そんな中、近年は売り物件が少ないため、家を見学するには(持ち家がある人は)自分の家を先に売りに出さないといけないということが判明!モタモタしていたら気に入った物件が他の人に買われてしまうかもしれないとのこと。急いで家じゅうの大掃除をし、気になる部分の改修やペンキ塗りをして、我が家も売りに出すことになりました。
家を売りに出すと、家の前に「FOR SALE」と書かれた大きな看板が立てられます。
英語でなんて言う?
家の内覧は→house viewing
家を売りに出す→to put a house on the market
家の改修→house renovation
引越しするの?→Are you moving?
看板→(for sale) sign
家の見学で驚いたのが、「誰かが今住んでいる家を見に行く」のがイギリス流ということ。家主さんによってはキャンドルや間接照明で雰囲気を良くする工夫がしてあったり、逆に飲みかけのコップが置き忘れてあったりと、家によってさまざまでした。現在、誰かが住んでいる家なので、他の人の住空間に足を踏み入れた感覚は慣れるまでは変な気持ちでしたが、いろいろなご家庭のインテリアを直接見られるのは、家好きとしては楽しかったです。
家の見学があっている間は、持ち主は外出します。そして鍵を持っている不動産会社の担当者と購入希望者が約15~20分ほどずつ時間を与えられて家の中に入って見学する仕組みです。数千万円の大きな買い物ですが、この短時間で大方見て回って決める必要があるので、なかなかプレッシャーでした。(2回目の見学を申し込むことも可能ですが、その時にはすでに買い手が決まってしまうほど激戦でした。)
いざ、家の見学へ!
家を売りに出したところ、一日で買い手が決まるという驚きの快挙を成し遂げ、慌てて本格的に引越し先の家探しも始めた私たち。なぜなら、買い手が決まっても、私たちの家探しに時間がかかってしまうと、買い手の気持ちが変わって、手を引かれてしまうこともあるそうなのです。そういうわけで、なるべく早く新居となる家を探す必要がありました。

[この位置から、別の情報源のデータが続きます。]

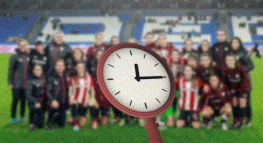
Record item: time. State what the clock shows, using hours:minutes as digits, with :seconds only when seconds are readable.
12:15
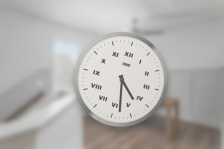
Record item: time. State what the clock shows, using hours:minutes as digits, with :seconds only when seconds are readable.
4:28
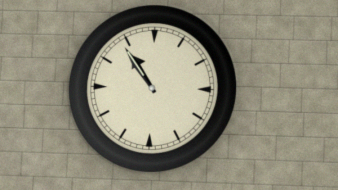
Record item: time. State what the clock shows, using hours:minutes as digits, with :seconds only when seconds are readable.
10:54
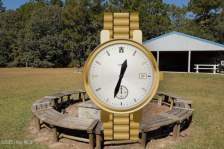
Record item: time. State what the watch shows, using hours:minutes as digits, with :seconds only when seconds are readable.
12:33
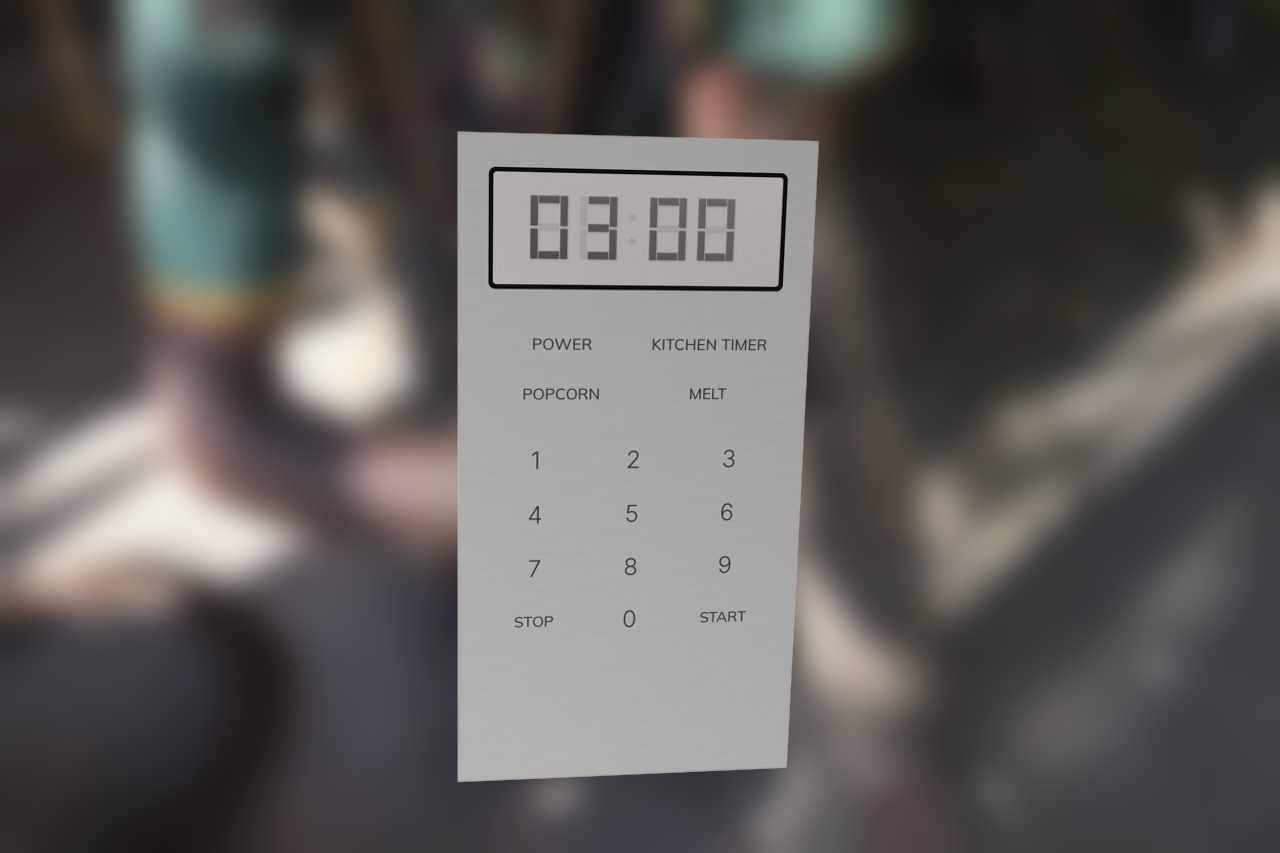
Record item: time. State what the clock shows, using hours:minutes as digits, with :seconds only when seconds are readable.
3:00
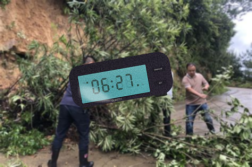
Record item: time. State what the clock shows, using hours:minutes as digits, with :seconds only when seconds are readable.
6:27
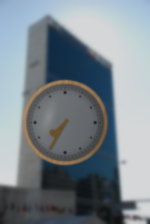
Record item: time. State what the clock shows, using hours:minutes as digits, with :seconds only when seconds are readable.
7:35
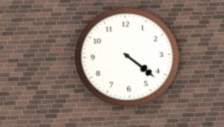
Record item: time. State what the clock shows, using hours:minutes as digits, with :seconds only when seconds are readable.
4:22
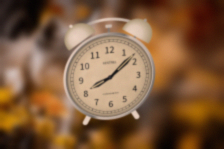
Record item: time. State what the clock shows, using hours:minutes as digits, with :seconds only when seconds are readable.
8:08
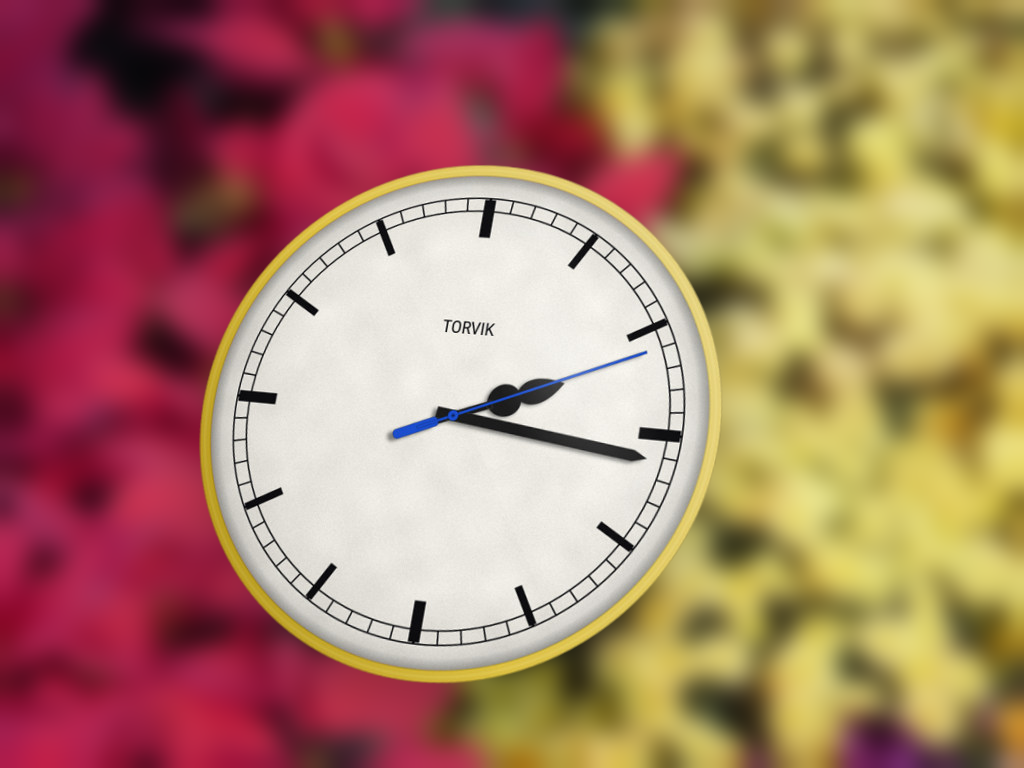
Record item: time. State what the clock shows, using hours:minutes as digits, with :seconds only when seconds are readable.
2:16:11
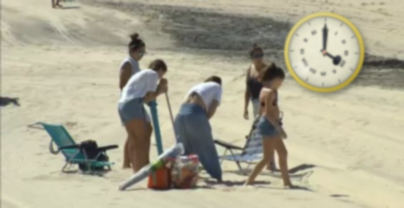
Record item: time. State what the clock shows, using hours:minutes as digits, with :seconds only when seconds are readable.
4:00
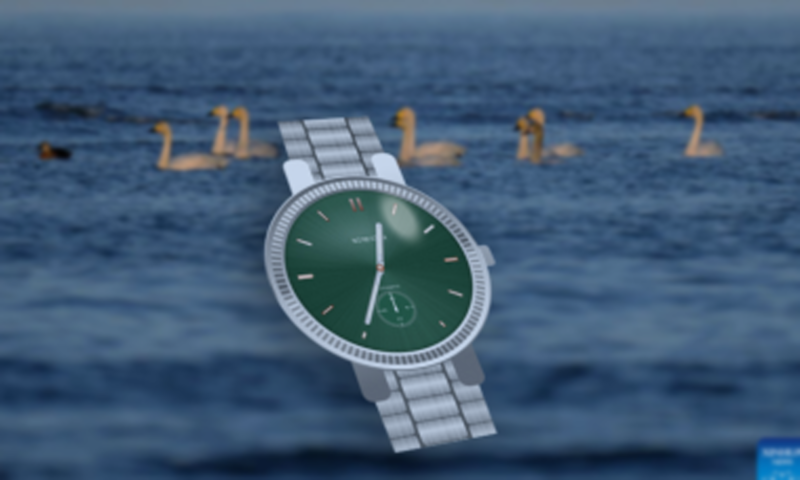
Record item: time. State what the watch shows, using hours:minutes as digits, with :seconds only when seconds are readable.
12:35
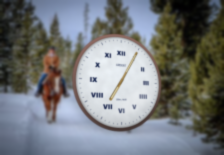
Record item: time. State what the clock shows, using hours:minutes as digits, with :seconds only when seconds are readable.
7:05
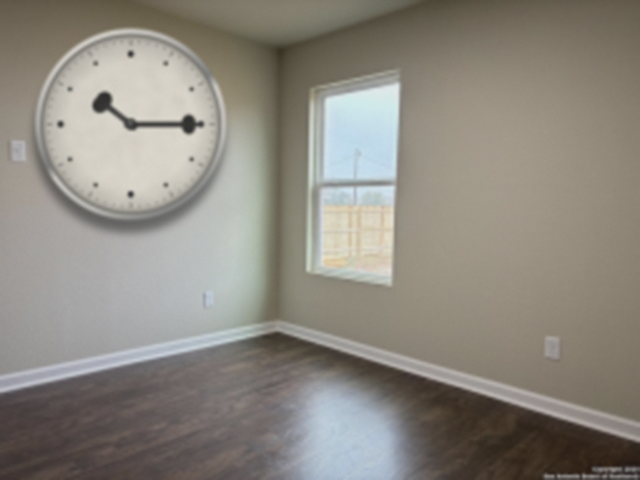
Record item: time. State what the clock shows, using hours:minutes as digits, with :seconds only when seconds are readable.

ちなみに家が売れると、今度は「FOR SALE」の看板から「SOLD STC」という看板に変わります。とても目立つ看板なので、近所の方々に「え!引っ越すの?」と驚きの声をかけられることも多々。日本だとあまり「引っ越します」ということを家族や友達以外には知られずに引っ越すことが多いと思うので、なんだか新鮮でした。
さて、理想の新居を探すべく「この家は?」と思った家の見学を予約し、いくつかの家を内覧させてもらったところ…
写真よりも実際の方がさらに素敵な空間もあれば、間取りが良いからと見学に行ったものの、内部の壁紙やカーペットなどが好みと全く合わない物件も。大きな改装が必要な家だと気づいたり、生活の動線が違いすぎたり(見栄えは良いけど使い勝手が悪そうでした)、日当たりがイマイチだったりと、オンラインではわからなかったことが実際の見学で見えてきました。
家を買う資金だけでなく、その家を自分好みの住空間にしていくためにDIYスキルを磨いたり、その材料費や改装費用も視野に入れての家探しが必要なのだと感じました。
住みたい家とチェーン問題
そんなこんなで、「ここぞ!」という家を見つけるべく家の内覧を繰り返していた私たち家族ですが、ついに運命の家を見つけました!
ほぼ思い描いていた通りの物件で、不動産会社を通してさっそくオファー(買いたいという申し出)を出しました。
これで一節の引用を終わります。